Work request >>
Reproduce the entries exactly and omit the pictures.

[Records from a data source]
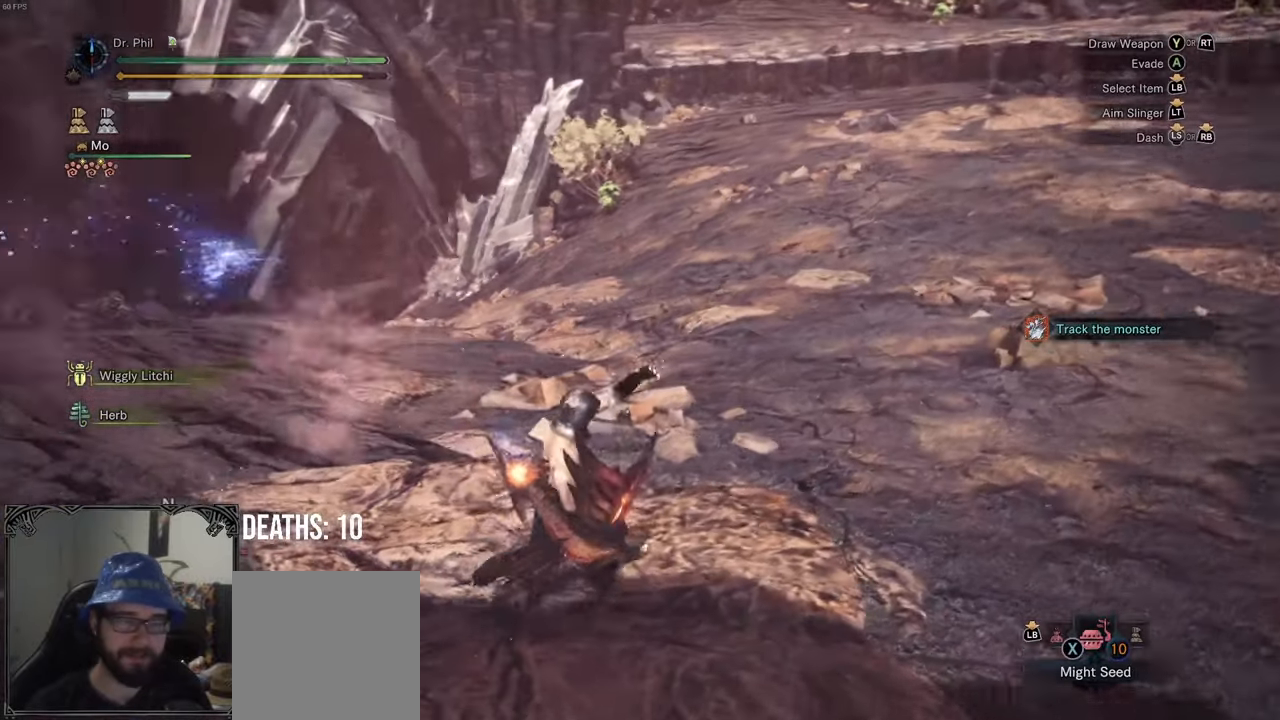
{"buttons": ["R1"], "left_stick": "up-right", "right_stick": "center", "events": [[133, "right_stick", "center"]]}
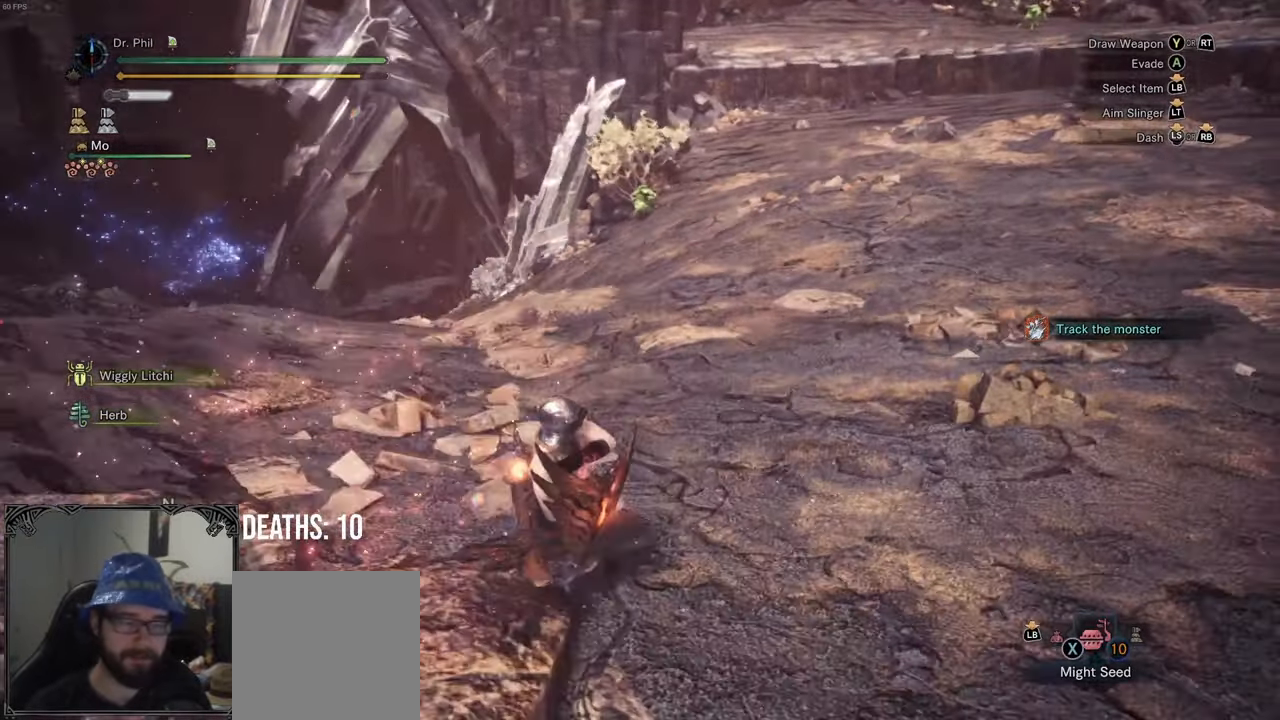
{"buttons": ["R1"], "left_stick": "up-right", "right_stick": "center", "events": [[100, "B", "down"], [150, "B", "up"], [233, "B", "down"], [317, "B", "up"], [417, "B", "down"], [500, "B", "up"]]}
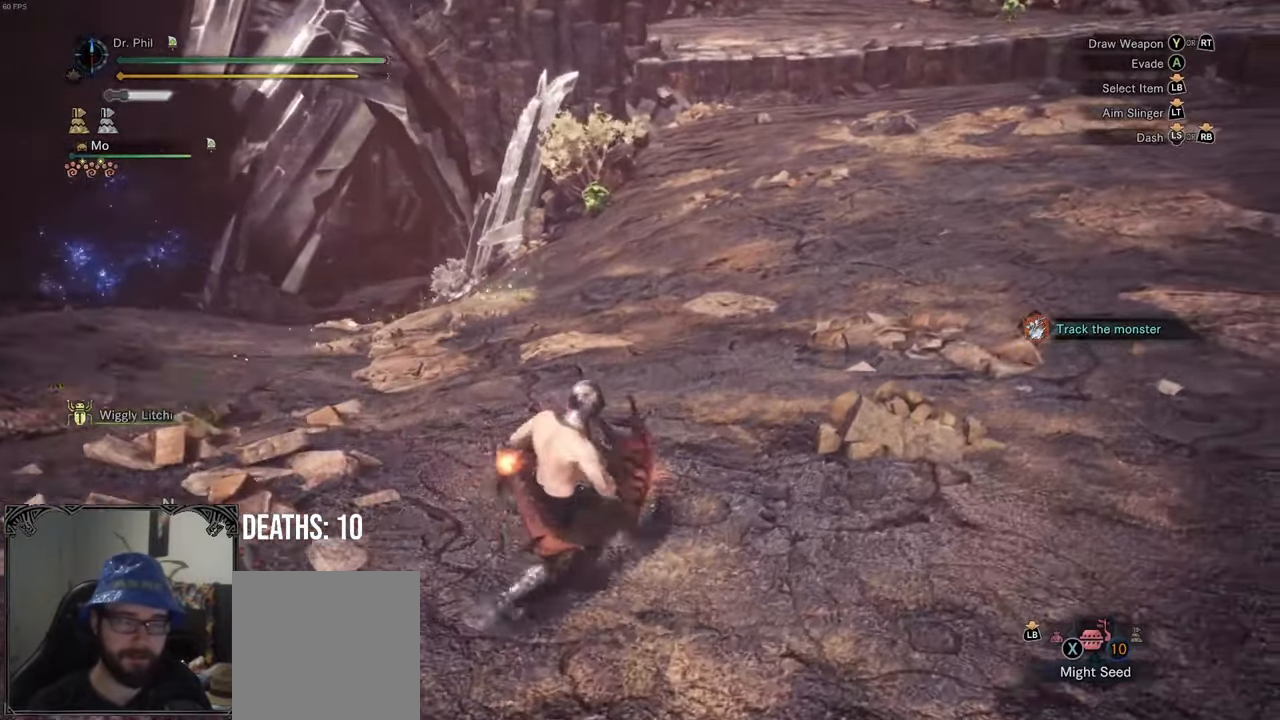
{"buttons": ["R1"], "left_stick": "up-right", "right_stick": "center", "events": [[83, "B", "down"], [150, "B", "up"], [250, "B", "down"], [317, "B", "up"], [400, "B", "down"], [467, "B", "up"]]}
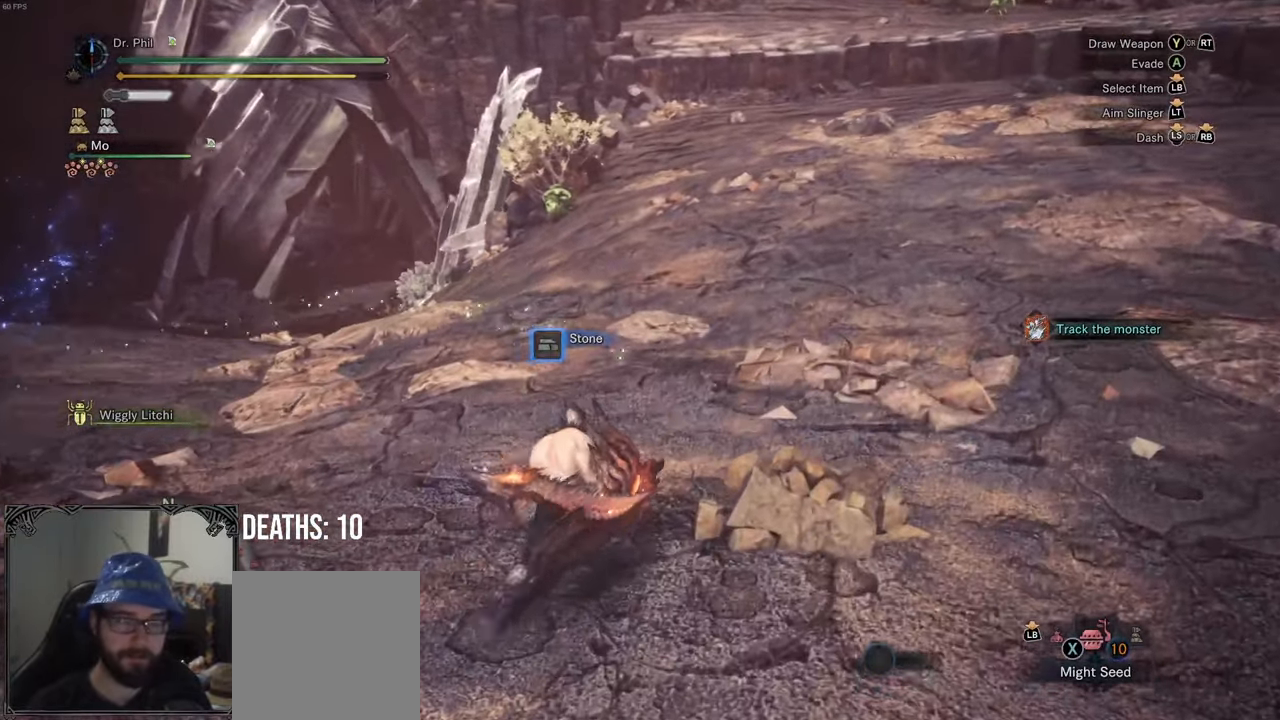
{"buttons": ["R1"], "left_stick": "up", "right_stick": "left", "events": [[50, "B", "down"], [67, "left_stick", "up"], [133, "B", "up"], [333, "right_stick", "left"]]}
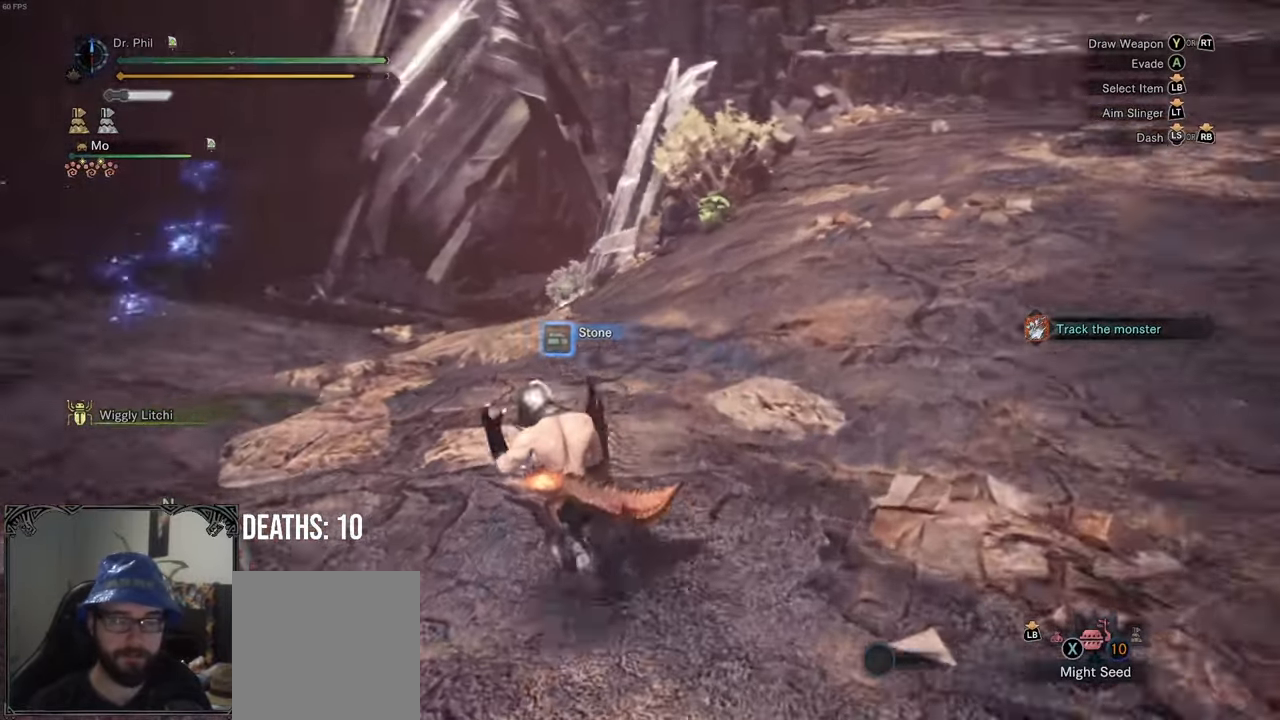
{"buttons": ["R1"], "left_stick": "up", "right_stick": "center", "events": [[133, "right_stick", "center"], [333, "X", "down"], [450, "X", "up"]]}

Result of the exercise >>
{"buttons": ["R1"], "left_stick": "up-right", "right_stick": "center", "events": [[133, "right_stick", "center"]]}
{"buttons": ["R1"], "left_stick": "up-right", "right_stick": "center", "events": [[100, "B", "down"], [150, "B", "up"], [233, "B", "down"], [317, "B", "up"], [417, "B", "down"], [500, "B", "up"]]}
{"buttons": ["R1"], "left_stick": "up-right", "right_stick": "center", "events": [[83, "B", "down"], [150, "B", "up"], [250, "B", "down"], [317, "B", "up"], [400, "B", "down"], [467, "B", "up"]]}
{"buttons": ["R1"], "left_stick": "up", "right_stick": "left", "events": [[50, "B", "down"], [67, "left_stick", "up"], [133, "B", "up"], [333, "right_stick", "left"]]}
{"buttons": ["R1"], "left_stick": "up", "right_stick": "center", "events": [[133, "right_stick", "center"], [333, "X", "down"], [450, "X", "up"]]}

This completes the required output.